• WHAT THE TASK ASKS:
Lines holding the string "from" are the ones to copy; find them all in the data.

• SUPPLIED ENTRIES:

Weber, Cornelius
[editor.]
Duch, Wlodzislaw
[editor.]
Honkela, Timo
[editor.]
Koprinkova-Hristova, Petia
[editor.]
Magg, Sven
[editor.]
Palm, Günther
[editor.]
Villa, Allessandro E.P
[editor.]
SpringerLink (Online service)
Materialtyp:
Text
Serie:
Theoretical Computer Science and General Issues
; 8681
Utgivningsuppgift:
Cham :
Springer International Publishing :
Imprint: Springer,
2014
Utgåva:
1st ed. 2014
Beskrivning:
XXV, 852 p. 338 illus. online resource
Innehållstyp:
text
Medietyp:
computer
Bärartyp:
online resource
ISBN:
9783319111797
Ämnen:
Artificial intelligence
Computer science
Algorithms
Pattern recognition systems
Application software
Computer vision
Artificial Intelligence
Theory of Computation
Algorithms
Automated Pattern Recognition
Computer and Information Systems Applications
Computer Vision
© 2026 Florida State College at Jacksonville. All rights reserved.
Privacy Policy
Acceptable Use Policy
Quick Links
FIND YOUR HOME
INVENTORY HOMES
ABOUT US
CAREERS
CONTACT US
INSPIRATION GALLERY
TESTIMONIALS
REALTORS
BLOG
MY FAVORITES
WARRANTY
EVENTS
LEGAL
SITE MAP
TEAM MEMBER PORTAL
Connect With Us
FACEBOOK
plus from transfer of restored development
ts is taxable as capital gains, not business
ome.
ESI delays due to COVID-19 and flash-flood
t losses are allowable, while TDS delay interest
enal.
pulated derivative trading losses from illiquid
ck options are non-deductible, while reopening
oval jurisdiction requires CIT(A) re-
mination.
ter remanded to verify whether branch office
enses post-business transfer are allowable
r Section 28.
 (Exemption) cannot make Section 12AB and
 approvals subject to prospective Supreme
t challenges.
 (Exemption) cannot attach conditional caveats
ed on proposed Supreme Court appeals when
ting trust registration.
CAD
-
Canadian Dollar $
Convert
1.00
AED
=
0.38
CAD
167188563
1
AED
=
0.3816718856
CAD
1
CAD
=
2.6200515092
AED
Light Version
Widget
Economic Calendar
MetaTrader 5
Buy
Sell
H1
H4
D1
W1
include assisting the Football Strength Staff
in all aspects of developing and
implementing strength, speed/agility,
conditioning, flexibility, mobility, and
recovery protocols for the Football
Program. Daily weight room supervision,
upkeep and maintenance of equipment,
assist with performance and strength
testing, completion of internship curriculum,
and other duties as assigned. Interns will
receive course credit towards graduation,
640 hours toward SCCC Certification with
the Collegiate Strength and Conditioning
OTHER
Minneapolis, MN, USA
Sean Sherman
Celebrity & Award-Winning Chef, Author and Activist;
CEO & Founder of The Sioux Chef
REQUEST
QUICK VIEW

• TASK ANSWER:
plus from transfer of restored development
pulated derivative trading losses from illiquid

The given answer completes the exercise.